Raw records:
──────────

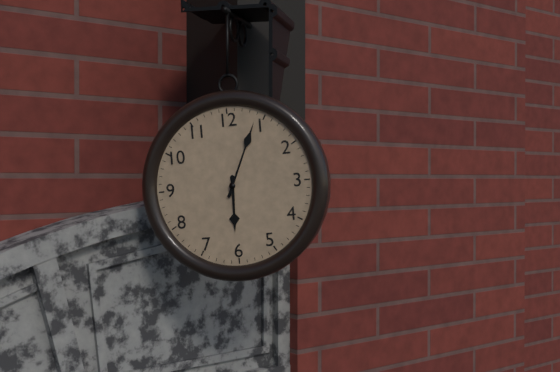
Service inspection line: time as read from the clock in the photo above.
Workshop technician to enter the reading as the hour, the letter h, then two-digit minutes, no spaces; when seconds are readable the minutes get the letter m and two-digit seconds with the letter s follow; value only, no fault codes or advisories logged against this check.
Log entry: 6h04
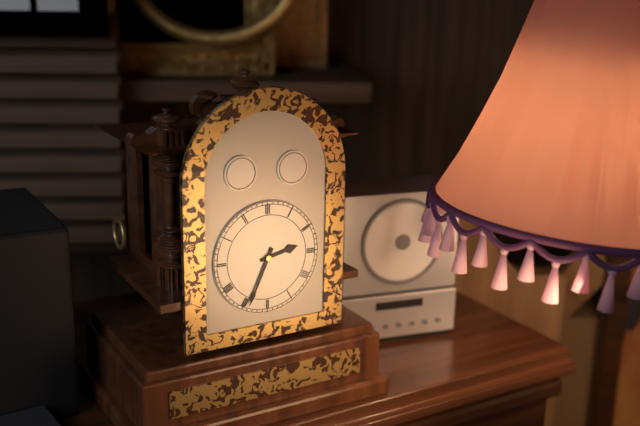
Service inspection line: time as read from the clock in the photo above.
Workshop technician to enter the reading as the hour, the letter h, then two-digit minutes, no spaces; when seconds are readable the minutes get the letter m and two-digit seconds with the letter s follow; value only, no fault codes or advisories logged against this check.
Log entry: 2h34
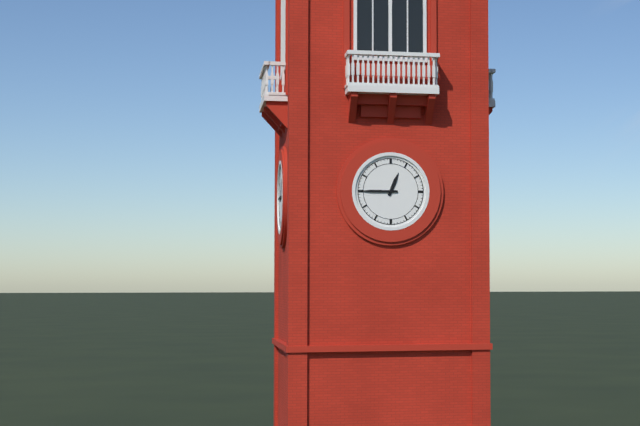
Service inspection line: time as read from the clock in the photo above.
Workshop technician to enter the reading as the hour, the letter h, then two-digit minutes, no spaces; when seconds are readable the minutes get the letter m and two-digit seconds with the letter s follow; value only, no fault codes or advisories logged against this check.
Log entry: 12h45
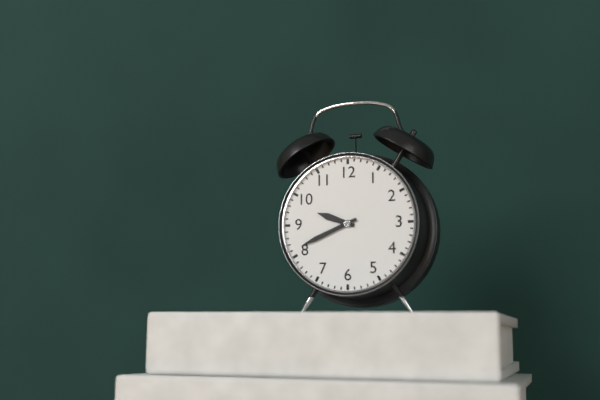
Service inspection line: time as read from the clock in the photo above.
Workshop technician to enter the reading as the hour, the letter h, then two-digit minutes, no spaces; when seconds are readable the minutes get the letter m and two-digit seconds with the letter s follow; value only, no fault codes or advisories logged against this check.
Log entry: 9h41
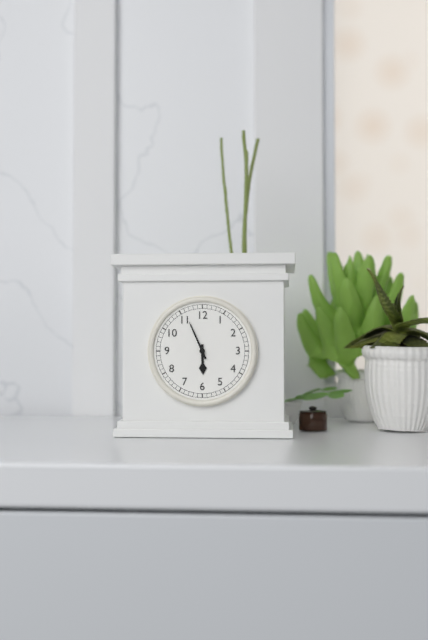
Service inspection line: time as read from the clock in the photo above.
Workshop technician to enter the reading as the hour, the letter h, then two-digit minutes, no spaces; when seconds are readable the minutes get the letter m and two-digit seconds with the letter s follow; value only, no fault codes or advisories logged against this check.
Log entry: 5h56
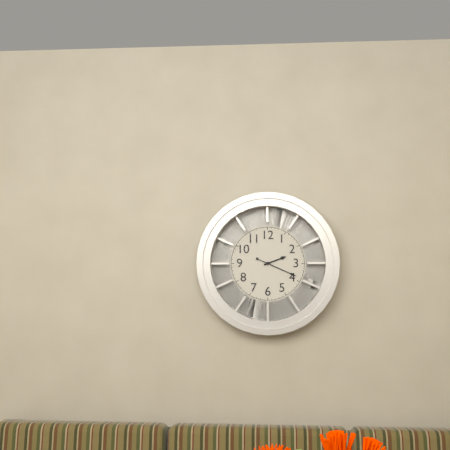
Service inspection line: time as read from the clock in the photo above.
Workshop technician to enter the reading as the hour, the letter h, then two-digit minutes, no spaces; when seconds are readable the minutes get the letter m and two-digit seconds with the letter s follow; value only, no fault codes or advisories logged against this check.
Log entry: 2h19
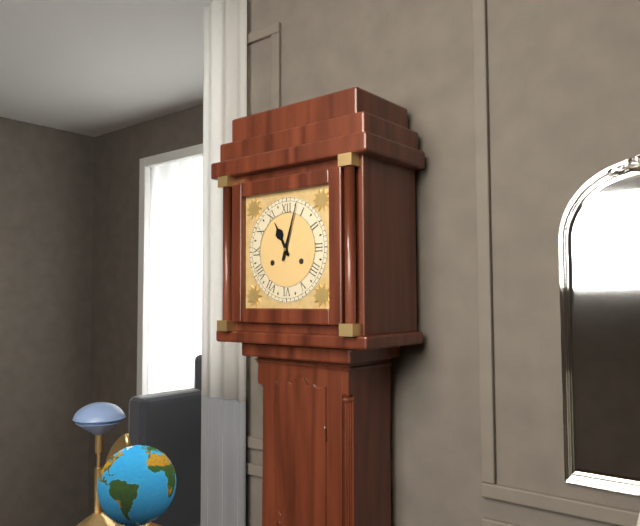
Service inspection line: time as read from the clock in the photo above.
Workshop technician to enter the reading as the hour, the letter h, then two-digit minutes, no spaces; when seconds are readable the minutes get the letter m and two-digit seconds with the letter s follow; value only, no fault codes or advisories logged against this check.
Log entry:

──────────

What you need to do
Can you pull out the lines of the records from the start through the line holding "Log entry: 5h56", inclusive, repeating them verbatim and leaving out the pictures?

Written answer
Service inspection line: time as read from the clock in the photo above.
Workshop technician to enter the reading as the hour, the letter h, then two-digit minutes, no spaces; when seconds are readable the minutes get the letter m and two-digit seconds with the letter s follow; value only, no fault codes or advisories logged against this check.
Log entry: 6h04
Service inspection line: time as read from the clock in the photo above.
Workshop technician to enter the reading as the hour, the letter h, then two-digit minutes, no spaces; when seconds are readable the minutes get the letter m and two-digit seconds with the letter s follow; value only, no fault codes or advisories logged against this check.
Log entry: 2h34
Service inspection line: time as read from the clock in the photo above.
Workshop technician to enter the reading as the hour, the letter h, then two-digit minutes, no spaces; when seconds are readable the minutes get the letter m and two-digit seconds with the letter s follow; value only, no fault codes or advisories logged against this check.
Log entry: 12h45
Service inspection line: time as read from the clock in the photo above.
Workshop technician to enter the reading as the hour, the letter h, then two-digit minutes, no spaces; when seconds are readable the minutes get the letter m and two-digit seconds with the letter s follow; value only, no fault codes or advisories logged against this check.
Log entry: 9h41
Service inspection line: time as read from the clock in the photo above.
Workshop technician to enter the reading as the hour, the letter h, then two-digit minutes, no spaces; when seconds are readable the minutes get the letter m and two-digit seconds with the letter s follow; value only, no fault codes or advisories logged against this check.
Log entry: 5h56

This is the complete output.